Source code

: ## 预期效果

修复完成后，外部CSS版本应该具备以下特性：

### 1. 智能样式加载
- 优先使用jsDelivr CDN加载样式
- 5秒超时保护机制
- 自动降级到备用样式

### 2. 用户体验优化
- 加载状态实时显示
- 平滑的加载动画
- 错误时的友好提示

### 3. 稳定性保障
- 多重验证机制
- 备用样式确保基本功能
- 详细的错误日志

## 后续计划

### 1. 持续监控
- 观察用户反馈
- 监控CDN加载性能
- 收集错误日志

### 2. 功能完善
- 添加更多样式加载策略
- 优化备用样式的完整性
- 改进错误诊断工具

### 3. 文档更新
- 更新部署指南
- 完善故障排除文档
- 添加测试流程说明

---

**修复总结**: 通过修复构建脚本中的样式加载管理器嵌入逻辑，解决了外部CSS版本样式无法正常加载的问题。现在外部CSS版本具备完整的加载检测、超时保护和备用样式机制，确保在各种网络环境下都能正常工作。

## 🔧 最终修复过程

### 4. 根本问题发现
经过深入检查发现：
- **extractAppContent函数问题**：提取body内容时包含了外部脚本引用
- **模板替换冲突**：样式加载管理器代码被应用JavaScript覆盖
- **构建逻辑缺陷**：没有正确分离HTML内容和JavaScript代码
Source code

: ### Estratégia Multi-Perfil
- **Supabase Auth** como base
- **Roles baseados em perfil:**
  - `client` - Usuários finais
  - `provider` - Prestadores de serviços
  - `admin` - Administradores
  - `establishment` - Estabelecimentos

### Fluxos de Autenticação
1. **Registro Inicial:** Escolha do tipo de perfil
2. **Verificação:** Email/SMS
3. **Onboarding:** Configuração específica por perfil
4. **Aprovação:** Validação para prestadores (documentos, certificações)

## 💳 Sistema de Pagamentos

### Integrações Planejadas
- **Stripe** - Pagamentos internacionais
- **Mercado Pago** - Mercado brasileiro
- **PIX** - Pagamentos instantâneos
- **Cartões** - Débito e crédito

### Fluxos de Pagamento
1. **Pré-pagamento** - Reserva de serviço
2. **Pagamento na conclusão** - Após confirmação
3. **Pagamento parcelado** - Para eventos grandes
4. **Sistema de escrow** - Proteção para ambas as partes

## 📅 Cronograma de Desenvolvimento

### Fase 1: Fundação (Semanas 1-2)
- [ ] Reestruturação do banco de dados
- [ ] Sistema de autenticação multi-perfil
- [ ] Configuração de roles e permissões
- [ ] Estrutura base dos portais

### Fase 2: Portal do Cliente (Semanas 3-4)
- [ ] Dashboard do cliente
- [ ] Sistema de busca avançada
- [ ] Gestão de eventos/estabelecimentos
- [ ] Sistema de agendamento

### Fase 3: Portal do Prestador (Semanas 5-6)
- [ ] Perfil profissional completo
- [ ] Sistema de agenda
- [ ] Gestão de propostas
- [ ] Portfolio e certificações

ASSIGNMENT:
Restate, word for word and without additions, every line from the top of the listing above through the line that contains "### Fluxos de Autenticação".

FINAL ANSWER:
Source code

: ## 预期效果

修复完成后，外部CSS版本应该具备以下特性：

### 1. 智能样式加载
- 优先使用jsDelivr CDN加载样式
- 5秒超时保护机制
- 自动降级到备用样式

### 2. 用户体验优化
- 加载状态实时显示
- 平滑的加载动画
- 错误时的友好提示

### 3. 稳定性保障
- 多重验证机制
- 备用样式确保基本功能
- 详细的错误日志

## 后续计划

### 1. 持续监控
- 观察用户反馈
- 监控CDN加载性能
- 收集错误日志

### 2. 功能完善
- 添加更多样式加载策略
- 优化备用样式的完整性
- 改进错误诊断工具

### 3. 文档更新
- 更新部署指南
- 完善故障排除文档
- 添加测试流程说明

---

**修复总结**: 通过修复构建脚本中的样式加载管理器嵌入逻辑，解决了外部CSS版本样式无法正常加载的问题。现在外部CSS版本具备完整的加载检测、超时保护和备用样式机制，确保在各种网络环境下都能正常工作。

## 🔧 最终修复过程

### 4. 根本问题发现
经过深入检查发现：
- **extractAppContent函数问题**：提取body内容时包含了外部脚本引用
- **模板替换冲突**：样式加载管理器代码被应用JavaScript覆盖
- **构建逻辑缺陷**：没有正确分离HTML内容和JavaScript代码
Source code

: ### Estratégia Multi-Perfil
- **Supabase Auth** como base
- **Roles baseados em perfil:**
  - `client` - Usuários finais
  - `provider` - Prestadores de serviços
  - `admin` - Administradores
  - `establishment` - Estabelecimentos

### Fluxos de Autenticação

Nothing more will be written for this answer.